Supplied text:
.....
I am experiencing network data corruption with a 3Com 3C996B-T NIC
(Broadcom NetXtreme BCM5701; driver tg3.ko). I have identified the
following patch as the trigger:
commit fb93134dfc2a6e6fbedc7c270a31da03fce88db9
Author: Herbert Xu <herbert@gondor.apana.org.au>
Date: Wed Nov 14 15:45:21 2007 -0800
[TCP]: Fix size calculation in sk_stream_alloc_pskb
We round up the header size in sk_stream_alloc_pskb so that
TSO packets get zero tail room. Unfortunately this rounding
up is not coordinated with the select_size() function used by
TCP to calculate the second parameter of sk_stream_alloc_pskb.
As a result, we may allocate more than a page of data in the
non-TSO case when exactly one page is desired.
In fact, rounding up the head room is detrimental in the non-TSO
case because it makes memory that would otherwise be available to
the payload head room. TSO doesn't need this either, all it wants
is the guarantee that there is no tail room.
So this patch fixes this by adjusting the skb_reserve call so that
exactly the requested amount (which all callers have calculated in
a precise way) is made available as tail room.
.....
Provided records:
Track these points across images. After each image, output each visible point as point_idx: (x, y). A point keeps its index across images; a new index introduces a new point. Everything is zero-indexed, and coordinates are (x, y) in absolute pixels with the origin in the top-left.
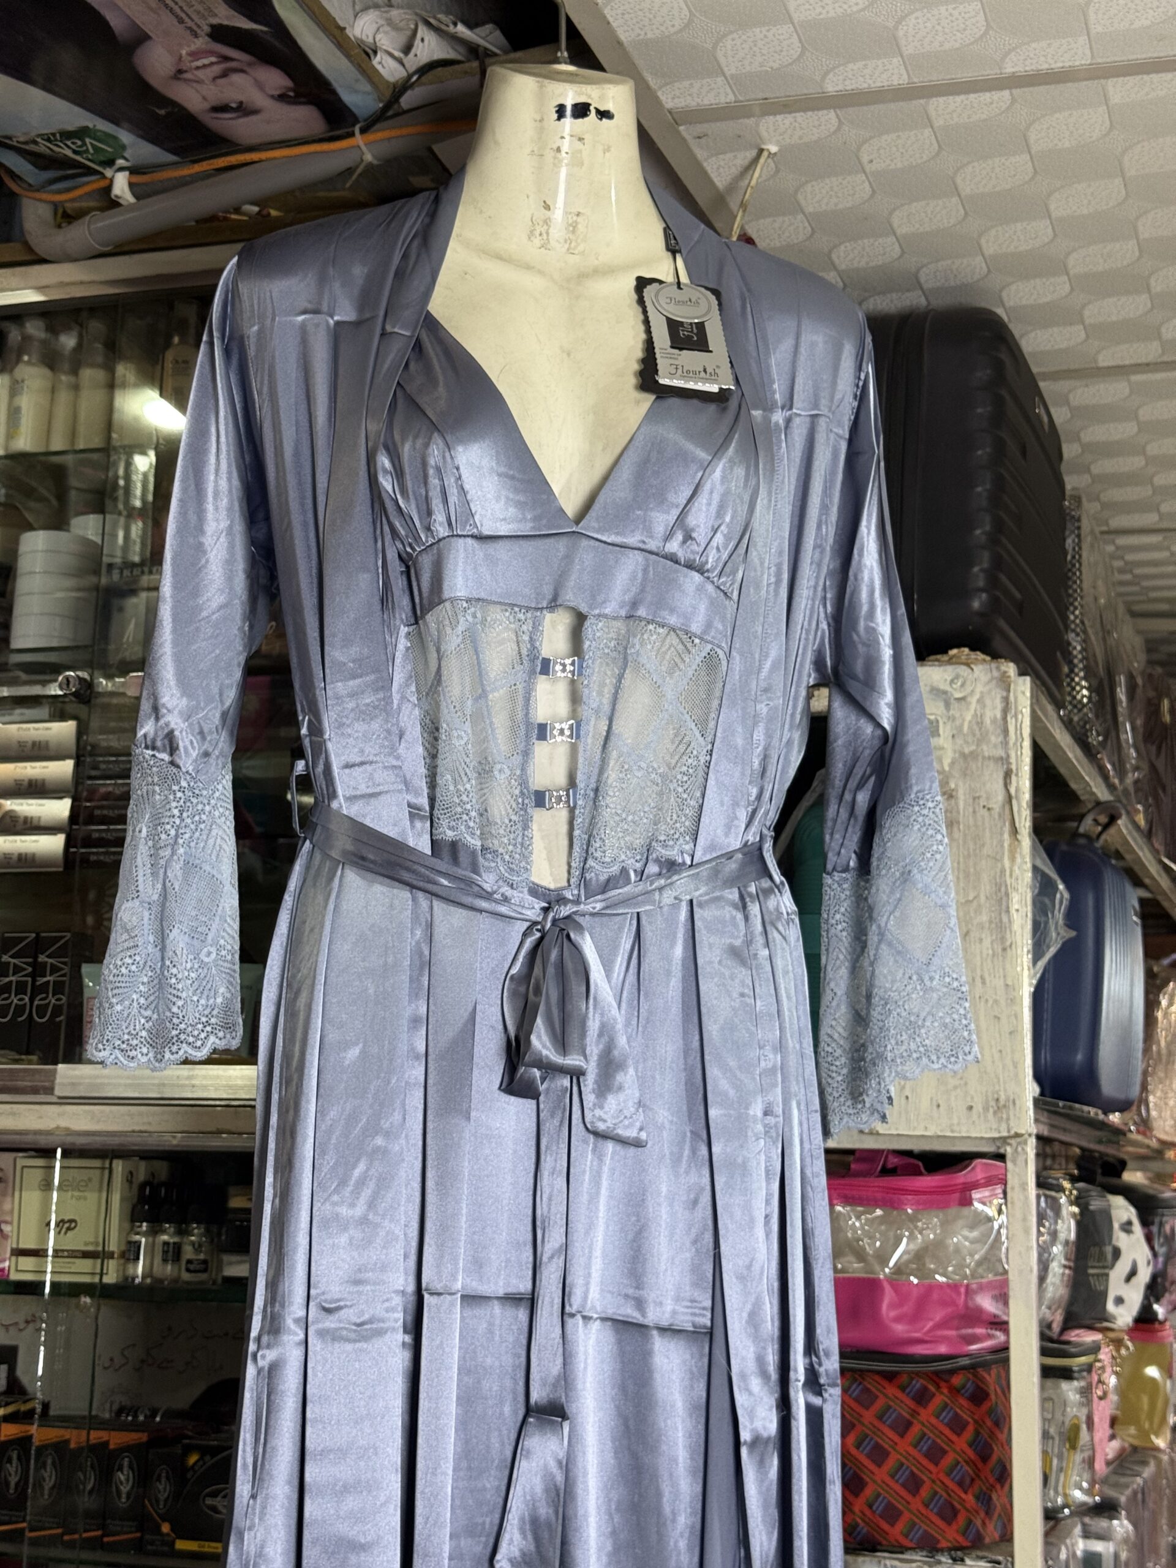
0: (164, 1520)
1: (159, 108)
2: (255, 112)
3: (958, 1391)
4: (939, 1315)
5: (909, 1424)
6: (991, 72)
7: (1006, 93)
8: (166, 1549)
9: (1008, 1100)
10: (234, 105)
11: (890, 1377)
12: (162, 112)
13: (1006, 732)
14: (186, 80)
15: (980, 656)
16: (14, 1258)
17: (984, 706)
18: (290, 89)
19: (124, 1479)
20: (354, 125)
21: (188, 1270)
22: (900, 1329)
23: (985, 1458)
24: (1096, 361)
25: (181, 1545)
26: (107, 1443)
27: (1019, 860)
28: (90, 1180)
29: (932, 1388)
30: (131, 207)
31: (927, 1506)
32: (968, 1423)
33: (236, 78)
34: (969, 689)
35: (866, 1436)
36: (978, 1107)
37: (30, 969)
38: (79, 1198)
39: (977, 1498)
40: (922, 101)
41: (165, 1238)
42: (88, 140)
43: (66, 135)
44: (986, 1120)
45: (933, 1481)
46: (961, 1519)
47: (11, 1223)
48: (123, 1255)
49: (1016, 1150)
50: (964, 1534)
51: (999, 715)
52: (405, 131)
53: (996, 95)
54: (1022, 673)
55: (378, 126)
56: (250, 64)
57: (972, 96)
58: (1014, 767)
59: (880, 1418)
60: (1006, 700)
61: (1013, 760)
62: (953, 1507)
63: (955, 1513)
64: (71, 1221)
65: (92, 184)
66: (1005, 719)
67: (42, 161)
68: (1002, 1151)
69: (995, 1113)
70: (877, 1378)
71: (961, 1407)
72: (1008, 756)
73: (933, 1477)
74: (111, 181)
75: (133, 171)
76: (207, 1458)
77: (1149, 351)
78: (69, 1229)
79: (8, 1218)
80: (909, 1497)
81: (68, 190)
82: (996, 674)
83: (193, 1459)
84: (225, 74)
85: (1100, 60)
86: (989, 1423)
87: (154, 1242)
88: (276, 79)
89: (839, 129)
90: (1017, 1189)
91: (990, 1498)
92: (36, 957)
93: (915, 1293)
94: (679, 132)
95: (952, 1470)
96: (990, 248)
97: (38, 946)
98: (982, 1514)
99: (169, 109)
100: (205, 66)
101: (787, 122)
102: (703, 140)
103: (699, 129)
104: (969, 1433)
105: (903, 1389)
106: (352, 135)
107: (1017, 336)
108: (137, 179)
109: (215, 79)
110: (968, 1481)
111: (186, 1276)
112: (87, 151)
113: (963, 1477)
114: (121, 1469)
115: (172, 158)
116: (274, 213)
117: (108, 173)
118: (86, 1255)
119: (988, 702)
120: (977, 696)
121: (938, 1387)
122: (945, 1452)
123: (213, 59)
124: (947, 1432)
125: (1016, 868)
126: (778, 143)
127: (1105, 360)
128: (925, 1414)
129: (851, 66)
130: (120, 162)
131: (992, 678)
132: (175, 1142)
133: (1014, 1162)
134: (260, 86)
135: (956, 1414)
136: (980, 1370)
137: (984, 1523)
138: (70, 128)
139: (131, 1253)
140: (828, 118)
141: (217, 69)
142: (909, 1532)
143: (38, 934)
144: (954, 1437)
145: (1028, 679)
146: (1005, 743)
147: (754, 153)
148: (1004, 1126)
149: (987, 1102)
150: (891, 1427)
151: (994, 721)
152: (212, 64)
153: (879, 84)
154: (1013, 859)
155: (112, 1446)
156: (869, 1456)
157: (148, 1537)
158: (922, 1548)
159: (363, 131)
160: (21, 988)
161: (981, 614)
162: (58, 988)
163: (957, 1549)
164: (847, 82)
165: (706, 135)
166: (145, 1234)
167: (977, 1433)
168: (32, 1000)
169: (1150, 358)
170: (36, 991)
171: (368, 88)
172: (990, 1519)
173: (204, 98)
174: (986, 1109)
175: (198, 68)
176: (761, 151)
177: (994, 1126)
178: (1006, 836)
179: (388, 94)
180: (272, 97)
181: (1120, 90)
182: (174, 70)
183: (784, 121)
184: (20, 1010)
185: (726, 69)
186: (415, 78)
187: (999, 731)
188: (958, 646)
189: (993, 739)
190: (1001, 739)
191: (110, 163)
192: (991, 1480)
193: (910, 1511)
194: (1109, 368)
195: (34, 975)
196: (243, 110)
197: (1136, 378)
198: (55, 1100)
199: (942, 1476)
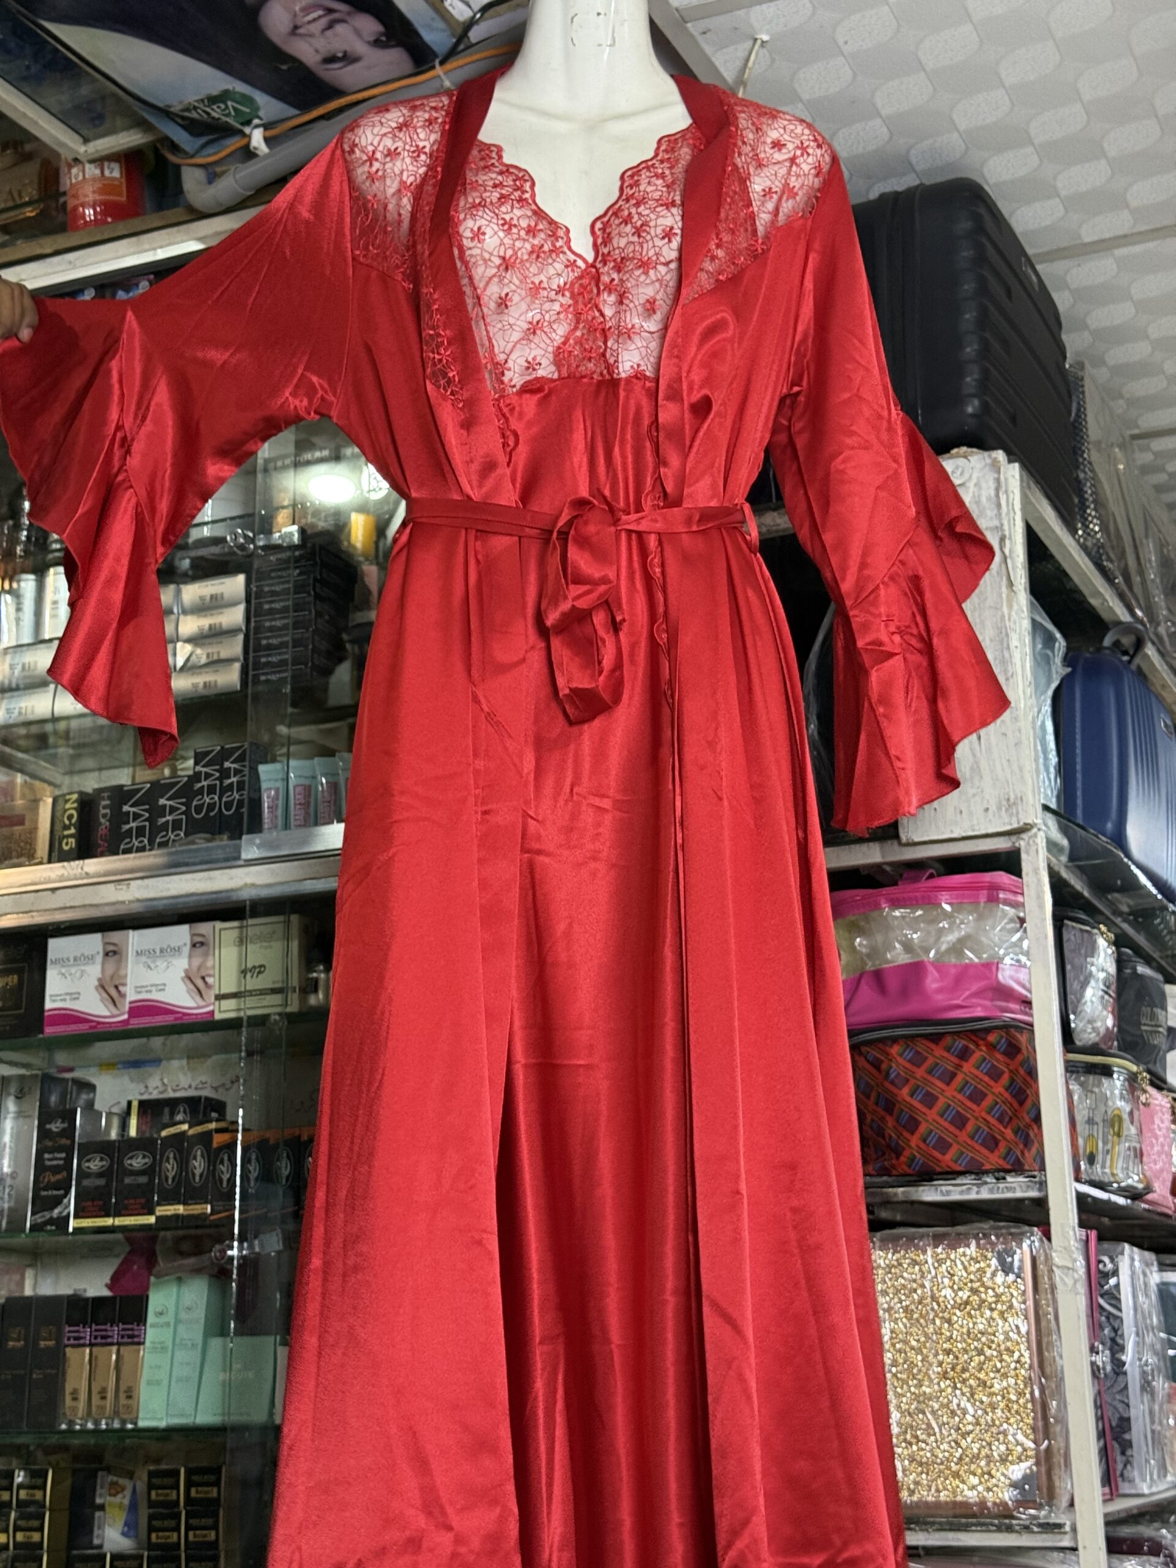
1: (282, 64)
2: (356, 60)
3: (994, 1047)
4: (975, 987)
5: (953, 1075)
9: (1016, 798)
10: (340, 55)
11: (935, 1038)
12: (284, 67)
13: (999, 506)
14: (301, 35)
15: (974, 450)
16: (217, 1003)
17: (980, 488)
18: (382, 34)
20: (434, 61)
22: (941, 999)
23: (1021, 1103)
24: (1080, 237)
27: (1015, 607)
28: (274, 932)
29: (972, 1046)
30: (266, 156)
31: (972, 1138)
32: (1003, 1072)
33: (340, 28)
34: (966, 476)
35: (918, 1086)
36: (993, 808)
37: (218, 774)
38: (266, 948)
39: (1016, 1133)
42: (230, 103)
43: (213, 100)
44: (1000, 817)
45: (977, 1119)
46: (1003, 1148)
47: (213, 976)
48: (304, 989)
49: (1028, 844)
50: (1005, 1158)
51: (992, 493)
54: (1010, 461)
55: (453, 58)
56: (349, 14)
58: (1007, 533)
59: (930, 1072)
60: (998, 480)
61: (1006, 527)
62: (994, 1138)
63: (996, 1143)
64: (261, 966)
65: (234, 143)
66: (997, 496)
67: (194, 127)
68: (1017, 845)
69: (1007, 810)
70: (925, 1042)
71: (998, 1060)
72: (1002, 525)
73: (976, 1114)
74: (249, 137)
77: (1123, 222)
78: (259, 973)
79: (211, 972)
80: (957, 1132)
81: (215, 153)
82: (988, 461)
84: (330, 26)
86: (1022, 1072)
88: (369, 25)
89: (813, 14)
90: (1031, 874)
91: (1028, 1135)
92: (222, 765)
93: (953, 971)
94: (686, 29)
95: (992, 1109)
96: (962, 122)
97: (225, 754)
98: (1021, 1146)
99: (290, 65)
100: (314, 20)
102: (708, 35)
103: (703, 24)
104: (1005, 1079)
105: (948, 1050)
107: (1006, 216)
108: (270, 133)
109: (324, 31)
110: (1007, 1119)
112: (229, 113)
113: (1002, 1115)
117: (247, 130)
118: (274, 991)
119: (984, 485)
120: (974, 481)
121: (977, 1045)
122: (986, 1095)
123: (320, 12)
124: (986, 1079)
125: (1013, 613)
126: (768, 33)
127: (1088, 235)
128: (967, 1067)
131: (986, 465)
133: (1027, 853)
134: (358, 33)
135: (993, 1066)
136: (1012, 1030)
137: (1023, 1153)
138: (215, 93)
139: (311, 986)
140: (803, 4)
141: (324, 21)
142: (958, 1159)
143: (222, 748)
144: (992, 1083)
145: (1017, 465)
146: (999, 515)
147: (749, 43)
148: (1014, 819)
149: (1000, 802)
150: (938, 1078)
151: (989, 499)
152: (320, 17)
154: (1010, 607)
156: (920, 1101)
158: (970, 1172)
160: (211, 790)
161: (973, 415)
162: (241, 786)
163: (999, 1171)
165: (709, 30)
166: (321, 972)
167: (1012, 1081)
168: (220, 798)
169: (1126, 231)
170: (224, 790)
171: (441, 24)
172: (1029, 1150)
173: (317, 51)
174: (999, 808)
175: (309, 22)
176: (756, 40)
177: (1007, 820)
178: (1004, 589)
179: (459, 31)
180: (369, 43)
182: (291, 26)
184: (211, 807)
186: (478, 16)
187: (993, 506)
188: (958, 446)
189: (989, 513)
190: (995, 512)
192: (1027, 1119)
193: (958, 1143)
194: (1093, 243)
195: (221, 779)
196: (348, 58)
197: (1119, 252)
198: (241, 863)
199: (984, 1114)
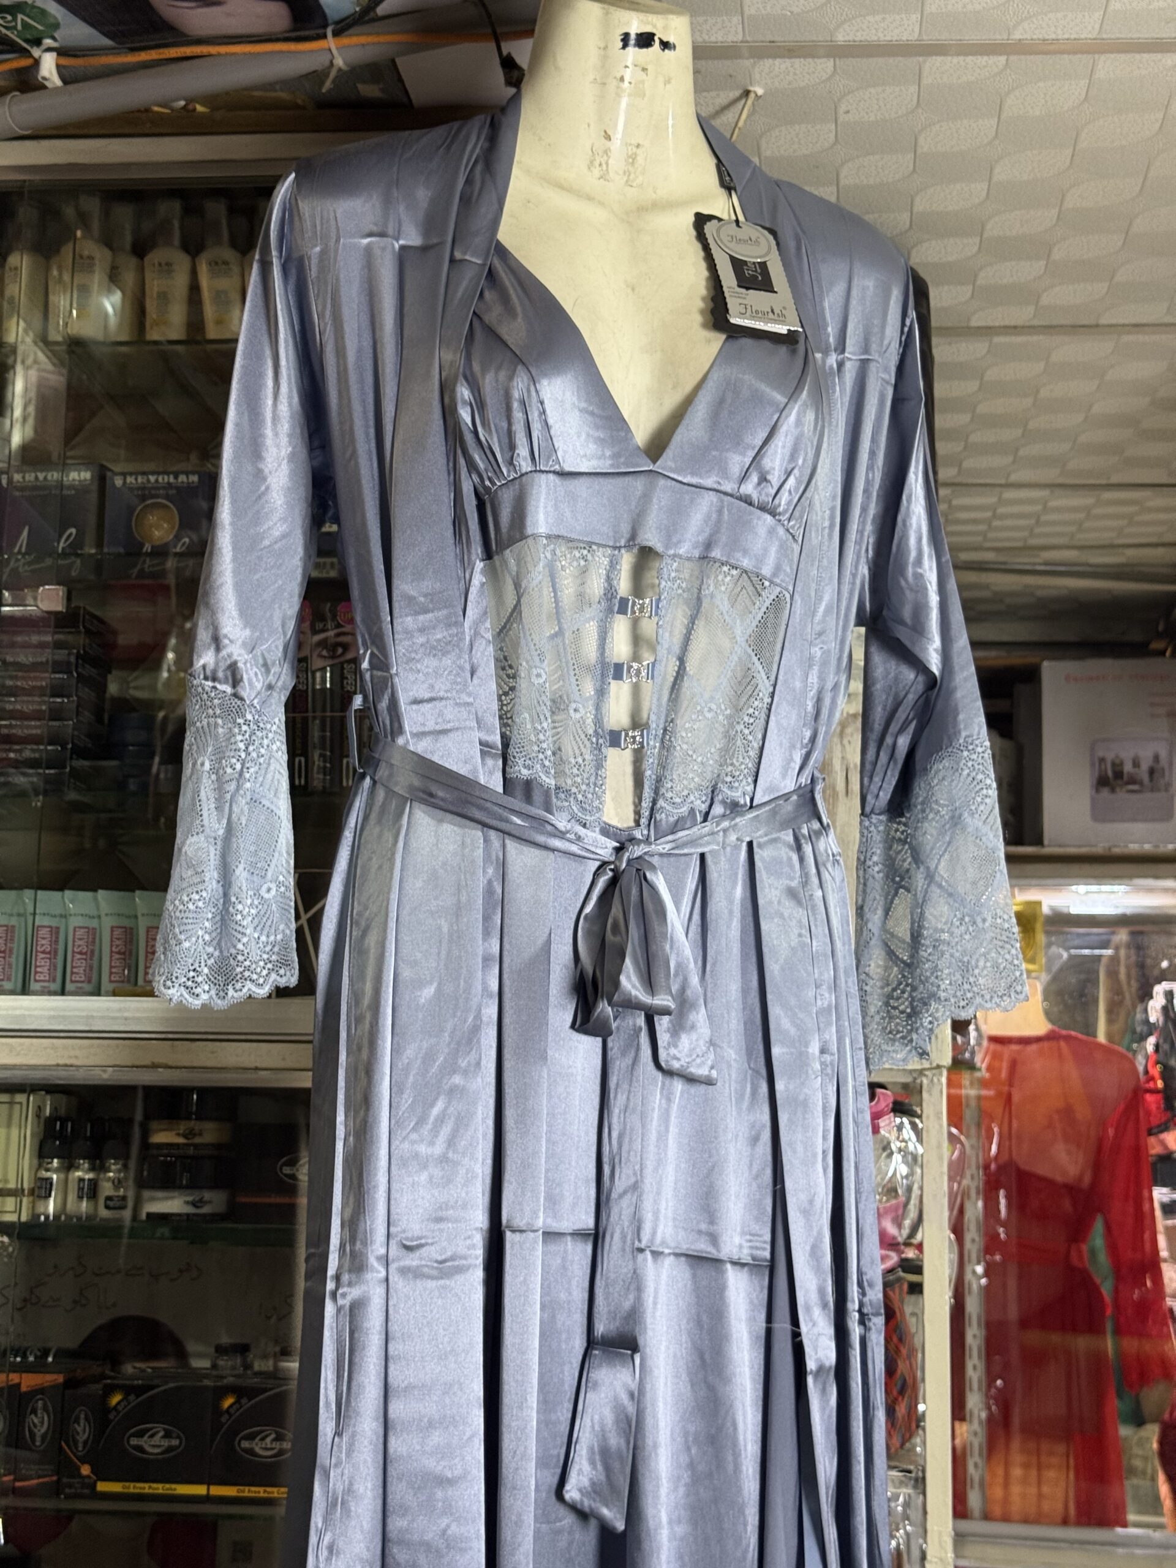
0: (83, 1463)
2: (217, 3)
6: (999, 37)
7: (1002, 59)
8: (86, 1491)
19: (40, 1423)
20: (326, 27)
21: (107, 1207)
24: (969, 320)
25: (102, 1487)
26: (19, 1385)
30: (58, 91)
40: (921, 59)
41: (79, 1174)
42: (20, 16)
48: (32, 1192)
49: (932, 1081)
52: (382, 39)
53: (992, 60)
55: (351, 31)
57: (969, 59)
65: (13, 62)
68: (919, 1082)
74: (37, 63)
75: (61, 52)
76: (132, 1397)
77: (1022, 315)
83: (116, 1399)
85: (1105, 36)
87: (66, 1180)
89: (831, 77)
90: (932, 1118)
96: (920, 205)
101: (783, 66)
106: (325, 37)
108: (65, 61)
111: (104, 1213)
112: (15, 28)
114: (34, 1411)
115: (107, 42)
116: (200, 108)
117: (36, 52)
126: (768, 86)
127: (975, 323)
129: (870, 18)
130: (48, 42)
132: (105, 1076)
133: (929, 1092)
139: (42, 1189)
140: (825, 66)
147: (737, 93)
153: (889, 38)
155: (24, 1389)
157: (65, 1480)
159: (336, 34)
164: (859, 34)
166: (56, 1171)
169: (1020, 323)
176: (747, 93)
181: (1108, 66)
183: (780, 65)
185: (746, 9)
191: (37, 42)
194: (979, 328)
197: (998, 340)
.....
Exercise objective: Reproduce the passage of the network data corruption report between "I am experiencing" and "page is desired.", inclusive.

Task solution:
I am experiencing network data corruption with a 3Com 3C996B-T NIC
(Broadcom NetXtreme BCM5701; driver tg3.ko). I have identified the
following patch as the trigger:
commit fb93134dfc2a6e6fbedc7c270a31da03fce88db9
Author: Herbert Xu <herbert@gondor.apana.org.au>
Date: Wed Nov 14 15:45:21 2007 -0800
[TCP]: Fix size calculation in sk_stream_alloc_pskb
We round up the header size in sk_stream_alloc_pskb so that
TSO packets get zero tail room. Unfortunately this rounding
up is not coordinated with the select_size() function used by
TCP to calculate the second parameter of sk_stream_alloc_pskb.
As a result, we may allocate more than a page of data in the
non-TSO case when exactly one page is desired.